TASK A
Print the passage on implementing Link Reference Definitions in the PyMarkdown project in full, exactly as it appears.

This code ignores any Link Reference Definition starts if the flag is passed to the function or if the current stack token is an HTML Block token.

Going through the last four scenario tests, I was able to make quick work of getting each of the tests cleaned up and passing. In each scenario, it was just matter of validating the tokens by hand, then using Babelmark to verify the HTML. That process went quickly.

To ensure that things were kept in a good state, I decided to commit these changes, having a good solid bookmark for later. It turns out that it was a clever idea that would pay dividends soon. Things were about to get messy.

I can clearly remember looking at the Markdown for scenario test test_html_blocks_extra_02a, then looking at the generated HTML and thinking “that looks wrong”. It took me about twenty minutes of looking and work around the house to figure out why, but I got there.2

To understand the reason that the generated HTML looked wrong requires history on the PyMarkdown project. I started working on the PyMarkdown project because I saw a need for a Markdown linter that was written in Python. Now, I have a long love of parsers based on solid specifications because there is a finality to them that is appealing to me. People can argue about whether this one piece of Markdown is prettier or more functional than another piece of Markdown. That is opinion. But I decided to start writing the parser against the GitHub Flavored Markdown specification, following that wherever it took me. It was a solid specification with examples, so it provided guidance what was valid and test data that backed up that guidance. For most of the project, I easily implemented the new elements, one after the other.

The last element of the specification core that I implemented were Link Reference Definition elements. From looking at the specification for the element, I knew there was a simple way to do it and a proper way to do it. Knowing that the difference between the two approaches was at least one month of development time, I followed my gut and decided to do it the proper way. Regardless of what happens, I solidly feel that I made the right decision at that point.

DATA FOR THIS EXERCISE
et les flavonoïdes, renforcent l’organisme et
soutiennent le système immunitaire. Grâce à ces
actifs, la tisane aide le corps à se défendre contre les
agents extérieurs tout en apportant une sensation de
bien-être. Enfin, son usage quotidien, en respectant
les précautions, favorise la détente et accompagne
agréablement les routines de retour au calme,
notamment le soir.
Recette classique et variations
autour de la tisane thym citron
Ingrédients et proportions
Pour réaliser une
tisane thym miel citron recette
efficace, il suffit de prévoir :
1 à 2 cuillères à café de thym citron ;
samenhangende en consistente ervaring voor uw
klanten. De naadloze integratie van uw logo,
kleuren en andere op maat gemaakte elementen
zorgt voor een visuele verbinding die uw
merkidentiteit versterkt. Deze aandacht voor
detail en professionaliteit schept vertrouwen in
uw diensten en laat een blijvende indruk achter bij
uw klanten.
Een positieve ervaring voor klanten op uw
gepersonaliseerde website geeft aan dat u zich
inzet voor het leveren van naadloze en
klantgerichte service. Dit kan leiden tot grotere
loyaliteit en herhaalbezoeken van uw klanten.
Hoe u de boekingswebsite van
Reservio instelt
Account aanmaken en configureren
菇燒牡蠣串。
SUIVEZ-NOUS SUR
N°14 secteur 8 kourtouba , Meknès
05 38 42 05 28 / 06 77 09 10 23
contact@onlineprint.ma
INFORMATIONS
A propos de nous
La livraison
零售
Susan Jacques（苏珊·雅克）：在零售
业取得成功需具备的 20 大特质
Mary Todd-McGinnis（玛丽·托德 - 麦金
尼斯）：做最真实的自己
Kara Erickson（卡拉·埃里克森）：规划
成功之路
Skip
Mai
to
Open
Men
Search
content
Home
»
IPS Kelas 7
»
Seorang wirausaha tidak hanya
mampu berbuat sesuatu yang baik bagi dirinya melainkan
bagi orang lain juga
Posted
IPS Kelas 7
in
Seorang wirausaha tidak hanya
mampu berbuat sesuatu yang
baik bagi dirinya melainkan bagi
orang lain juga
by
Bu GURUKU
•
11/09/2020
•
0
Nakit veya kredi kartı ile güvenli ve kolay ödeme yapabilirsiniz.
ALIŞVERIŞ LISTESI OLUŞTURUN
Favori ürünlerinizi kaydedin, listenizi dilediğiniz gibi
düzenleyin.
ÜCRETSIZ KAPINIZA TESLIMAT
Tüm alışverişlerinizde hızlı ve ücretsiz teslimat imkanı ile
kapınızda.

--

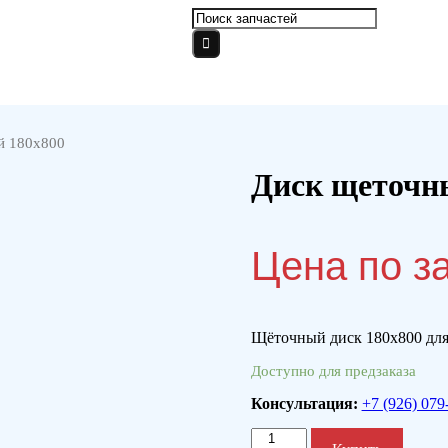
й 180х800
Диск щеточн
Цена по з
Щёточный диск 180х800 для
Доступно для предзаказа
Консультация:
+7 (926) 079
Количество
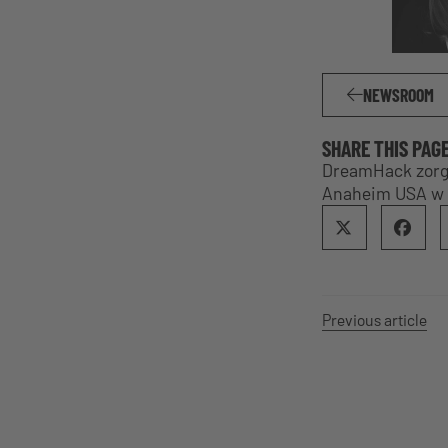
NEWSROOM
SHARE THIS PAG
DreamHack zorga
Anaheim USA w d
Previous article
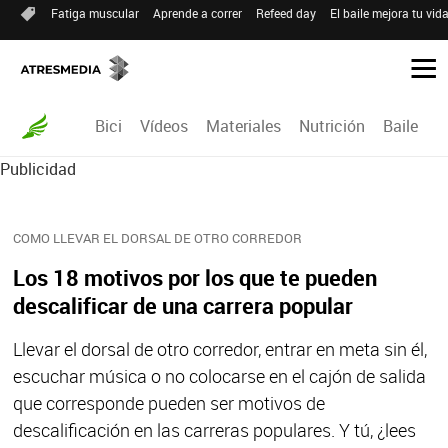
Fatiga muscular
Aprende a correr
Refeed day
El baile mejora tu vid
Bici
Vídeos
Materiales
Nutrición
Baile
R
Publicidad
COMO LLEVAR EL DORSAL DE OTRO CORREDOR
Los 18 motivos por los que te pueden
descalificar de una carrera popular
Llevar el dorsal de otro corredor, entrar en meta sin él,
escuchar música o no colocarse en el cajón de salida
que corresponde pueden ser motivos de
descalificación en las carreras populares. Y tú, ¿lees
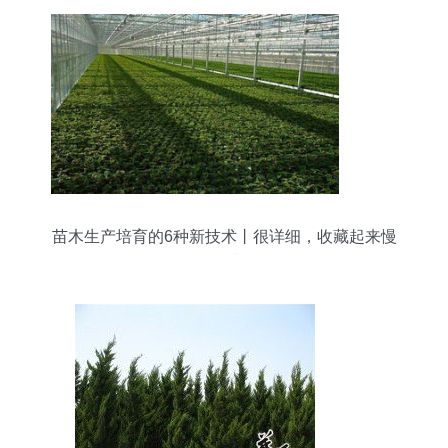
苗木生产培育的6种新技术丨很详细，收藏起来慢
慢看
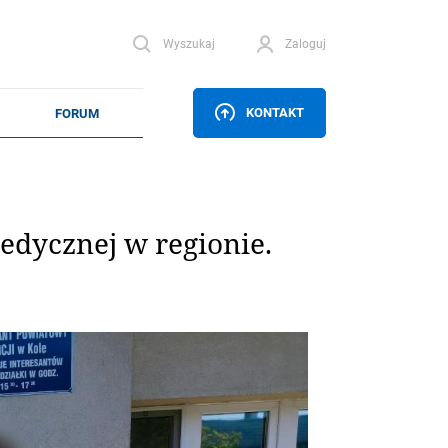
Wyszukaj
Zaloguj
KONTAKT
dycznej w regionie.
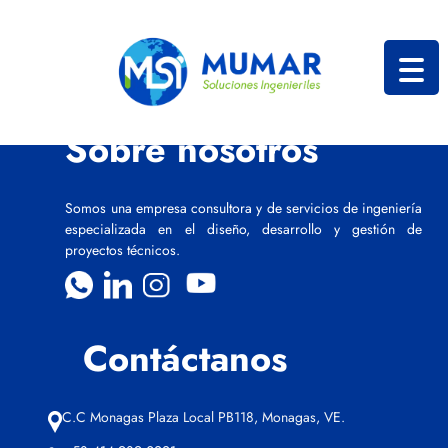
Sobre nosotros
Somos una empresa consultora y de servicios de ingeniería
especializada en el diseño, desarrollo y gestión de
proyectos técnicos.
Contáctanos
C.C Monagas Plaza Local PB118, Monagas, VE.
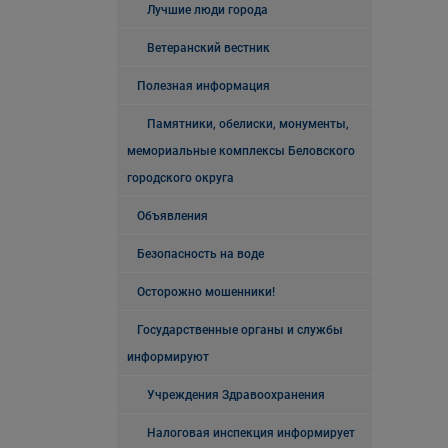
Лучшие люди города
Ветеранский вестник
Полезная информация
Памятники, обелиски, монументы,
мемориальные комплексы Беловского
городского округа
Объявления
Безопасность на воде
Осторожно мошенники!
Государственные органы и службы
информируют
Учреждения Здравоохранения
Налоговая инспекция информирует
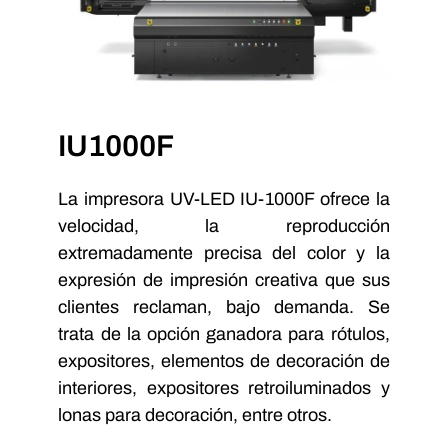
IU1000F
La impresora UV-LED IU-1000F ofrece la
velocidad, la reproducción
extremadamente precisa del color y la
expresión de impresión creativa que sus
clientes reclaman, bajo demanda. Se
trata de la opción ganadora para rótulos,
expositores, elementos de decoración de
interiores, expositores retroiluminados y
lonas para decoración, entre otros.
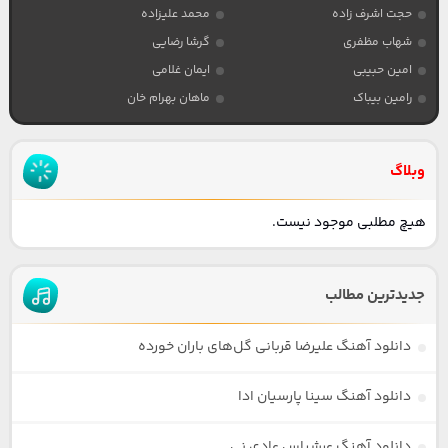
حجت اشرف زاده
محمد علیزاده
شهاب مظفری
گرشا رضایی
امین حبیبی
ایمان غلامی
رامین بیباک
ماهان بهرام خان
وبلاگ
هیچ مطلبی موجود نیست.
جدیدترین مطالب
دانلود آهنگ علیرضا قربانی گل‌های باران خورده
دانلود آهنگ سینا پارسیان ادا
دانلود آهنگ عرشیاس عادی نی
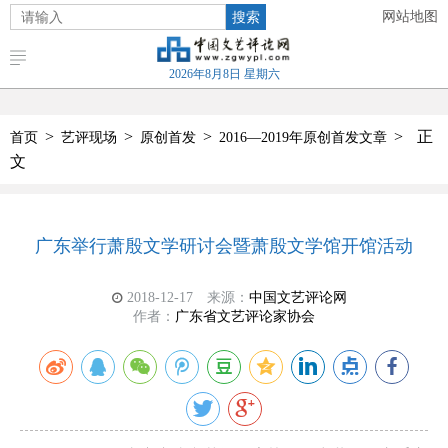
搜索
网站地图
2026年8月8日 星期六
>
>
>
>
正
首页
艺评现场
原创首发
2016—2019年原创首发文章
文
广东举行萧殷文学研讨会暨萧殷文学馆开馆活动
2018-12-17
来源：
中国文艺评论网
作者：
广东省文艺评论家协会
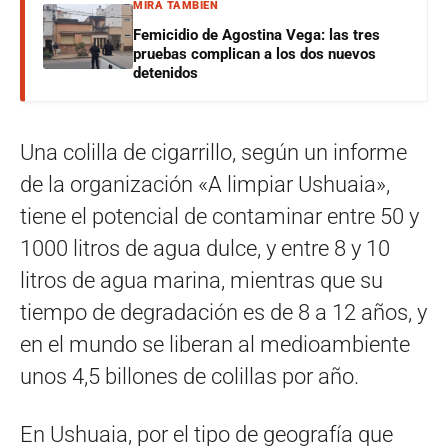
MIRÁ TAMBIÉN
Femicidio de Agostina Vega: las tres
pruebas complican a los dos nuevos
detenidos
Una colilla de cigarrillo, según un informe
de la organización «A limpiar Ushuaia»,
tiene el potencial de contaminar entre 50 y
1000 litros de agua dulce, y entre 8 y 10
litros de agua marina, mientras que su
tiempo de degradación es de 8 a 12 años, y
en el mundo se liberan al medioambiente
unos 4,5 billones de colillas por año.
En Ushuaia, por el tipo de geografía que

TASK B
In the rows from the line with "Лучшие люди города" up to and including the line with "دانلود آهنگ عرشیاس عادی نی", substitute "Новости" for "Объявления" and give those lines again with nothing else changed. Leave the pictures out of the answer.

TASK RESULT A
This code ignores any Link Reference Definition starts if the flag is passed to the function or if the current stack token is an HTML Block token.

Going through the last four scenario tests, I was able to make quick work of getting each of the tests cleaned up and passing. In each scenario, it was just matter of validating the tokens by hand, then using Babelmark to verify the HTML. That process went quickly.

To ensure that things were kept in a good state, I decided to commit these changes, having a good solid bookmark for later. It turns out that it was a clever idea that would pay dividends soon. Things were about to get messy.

I can clearly remember looking at the Markdown for scenario test test_html_blocks_extra_02a, then looking at the generated HTML and thinking “that looks wrong”. It took me about twenty minutes of looking and work around the house to figure out why, but I got there.2

To understand the reason that the generated HTML looked wrong requires history on the PyMarkdown project. I started working on the PyMarkdown project because I saw a need for a Markdown linter that was written in Python. Now, I have a long love of parsers based on solid specifications because there is a finality to them that is appealing to me. People can argue about whether this one piece of Markdown is prettier or more functional than another piece of Markdown. That is opinion. But I decided to start writing the parser against the GitHub Flavored Markdown specification, following that wherever it took me. It was a solid specification with examples, so it provided guidance what was valid and test data that backed up that guidance. For most of the project, I easily implemented the new elements, one after the other.

The last element of the specification core that I implemented were Link Reference Definition elements. From looking at the specification for the element, I knew there was a simple way to do it and a proper way to do it. Knowing that the difference between the two approaches was at least one month of development time, I followed my gut and decided to do it the proper way. Regardless of what happens, I solidly feel that I made the right decision at that point.

TASK RESULT B
Лучшие люди города
Ветеранский вестник
Полезная информация
Памятники, обелиски, монументы,
мемориальные комплексы Беловского
городского округа
Новости
Безопасность на воде
Осторожно мошенники!
Государственные органы и службы
информируют
Учреждения Здравоохранения
Налоговая инспекция информирует
IU1000F
La impresora UV-LED IU-1000F ofrece la
velocidad, la reproducción
extremadamente precisa del color y la
expresión de impresión creativa que sus
clientes reclaman, bajo demanda. Se
trata de la opción ganadora para rótulos,
expositores, elementos de decoración de
interiores, expositores retroiluminados y
lonas para decoración, entre otros.
حجت اشرف زاده
محمد علیزاده
شهاب مظفری
گرشا رضایی
امین حبیبی
ایمان غلامی
رامین بیباک
ماهان بهرام خان
وبلاگ
هیچ مطلبی موجود نیست.
جدیدترین مطالب
دانلود آهنگ علیرضا قربانی گل‌های باران خورده
دانلود آهنگ سینا پارسیان ادا
دانلود آهنگ عرشیاس عادی نی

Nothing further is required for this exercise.